Figure 2. A deep learning algorithm based on a convolutional neural network (CNN) identified B cells directly from the holograms. Holographic subimages of single cells were used for training the CNN. The images were adapted from Ref. 7.

After several technological refinements, we validated the system and assay with a real-world clinical study of 40 patients enrolled at MGH. In comparison to flow cytometry, our approach based on contrast-enhanced microholography (CEM) showed higher accuracy (95%) than flow cytometry (87%). Furthermore, based on size measurements, which are not readily identifiable with flow cytometry, we were able to identify aggressive subtypes with an accuracy of 86%.

Looking forward, with support from the National Cancer Institute, we will deploy the device and conduct a clinical trial in hundreds of patients with mass lesions in Botswana. The system will be able to decentralize patient triage in areas where diagnostic turnaround time can take weeks to months.

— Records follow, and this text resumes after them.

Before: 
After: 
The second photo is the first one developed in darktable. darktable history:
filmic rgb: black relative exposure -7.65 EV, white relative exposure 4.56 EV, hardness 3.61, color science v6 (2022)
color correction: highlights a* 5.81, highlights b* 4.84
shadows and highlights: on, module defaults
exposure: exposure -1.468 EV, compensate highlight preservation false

We also hope to conduct other trials for different cancers (e.g. breast, head and neck, and others) prior to rolling out this technology in other LMICs. 

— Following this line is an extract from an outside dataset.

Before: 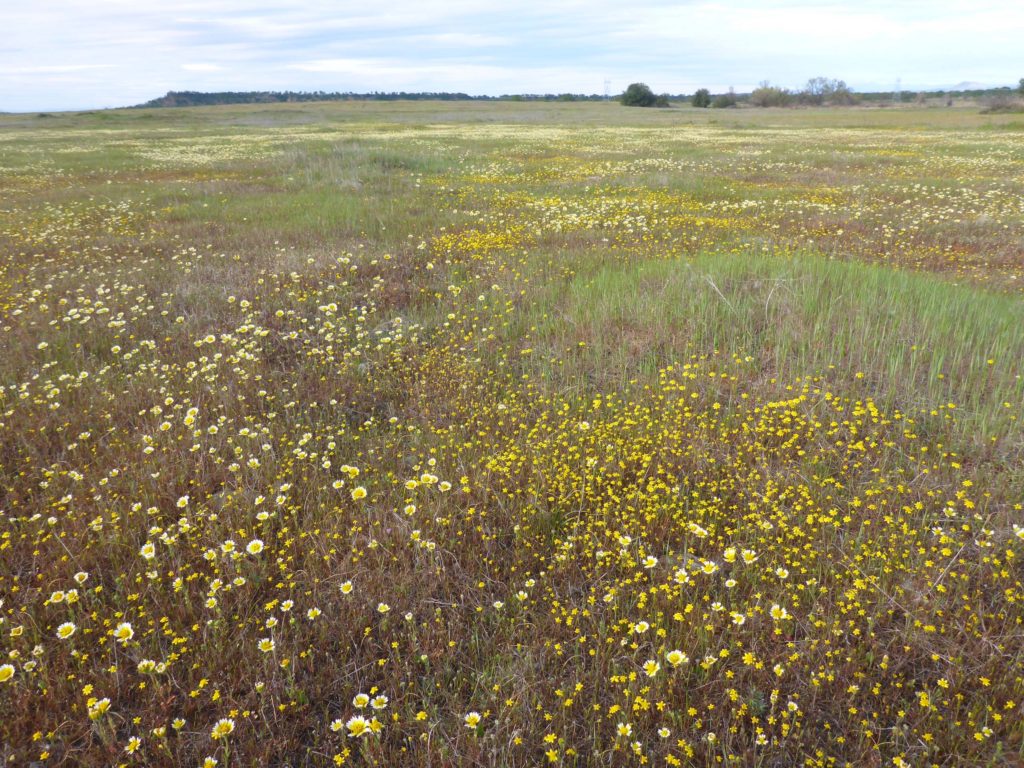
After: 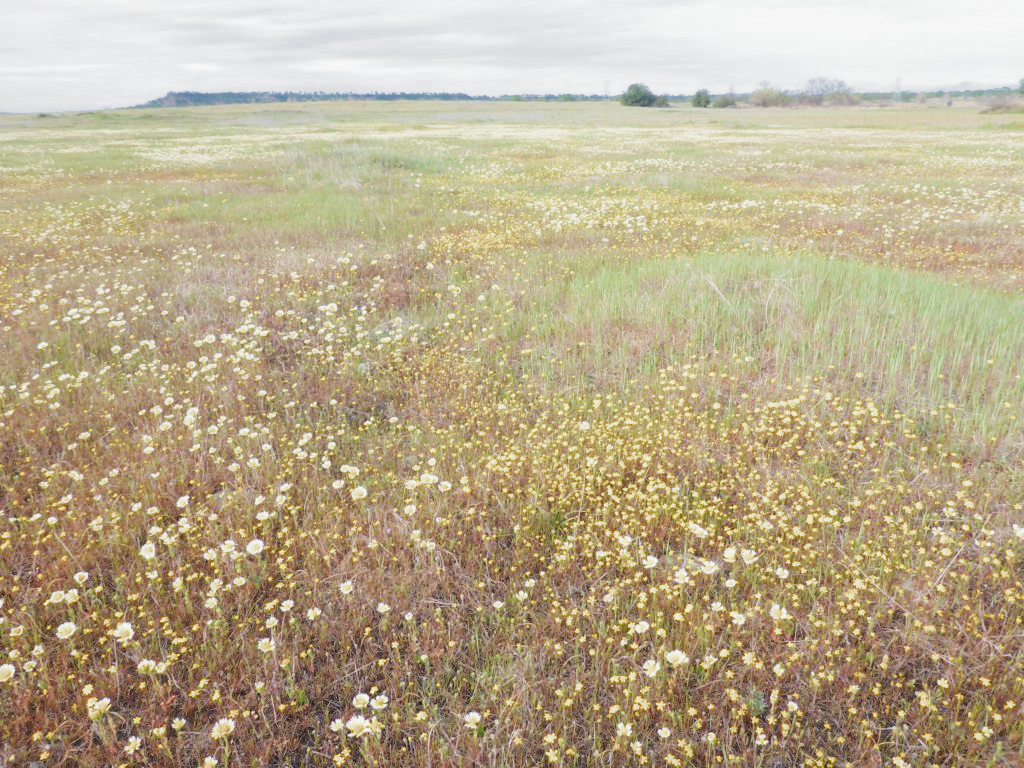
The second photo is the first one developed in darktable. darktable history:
filmic rgb: black relative exposure -7.65 EV, white relative exposure 4.56 EV, hardness 3.61, add noise in highlights 0.001, preserve chrominance max RGB, color science v3 (2019), use custom middle-gray values true, contrast in highlights soft
exposure: black level correction 0, exposure 1.38 EV, compensate exposure bias true, compensate highlight preservation false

Importantly, the described work reflects the type of multi-disciplinary efforts needed to disrupt existing medical delivery models for improved patient care. As an engineer working with a group of forward-thinking investigators, I am motivated to continue pushing the envelope with the hope of delivering new technologies to help the millions of populations facing illness.   

Our paper: Im, H et al., Design and clinical validation of a point-of-care device for the diagnosis of lymphoma via contrast-enhanced microholography and machine learning. Nat. Biomed. Eng. (2018) 10.1038/s41551-018-0265-3.

References: 

1. Haun, J. B. et al. Micro-NMR for rapid molecular analysis of human tumor samples. Sci Transl Med 3, 71ra16 (2011).

2. Im, H. et al. Label-free detection and molecular profiling of exosomes with a nano-plasmonic sensor. Nat Biotechnol 32, 490-495 (2014).

3. Min, J. et al. Integrated Biosensor for Rapid and Point-of-Care Sepsis Diagnosis. ACS Nano 12, 3378-3384 (2018).

4. Park, K. S. et al. Rapid identification of health care-associated infections with an integrated fluorescence anisotropy system. Sci Adv 2, e1600300 (2016).

5. Shao, H. et al. Chip-based analysis of exosomal mRNA mediating drug resistance in glioblastoma. Nat Commun 6, 6999 (2015).

6. Im, H. et al. Digital diffraction analysis enables low-cost molecular diagnostics on a smartphone. Proc Natl Acad Sci U S A 112, 5613-5618 (2015).

7. Im, H. et al., Design and clinical validation of a point-of-care device for the diagnosis of lymphoma via contrast-enhanced microholography and machine learning. Nat. Biomed. Eng. (2018) 10.1038/s41551-018-0265-3.

8. Greenbaum, A. et al. Imaging without lenses: achievements and remaining challenges of wide-field on-chip microscopy. Nat Methods 9, 889-895 (2012).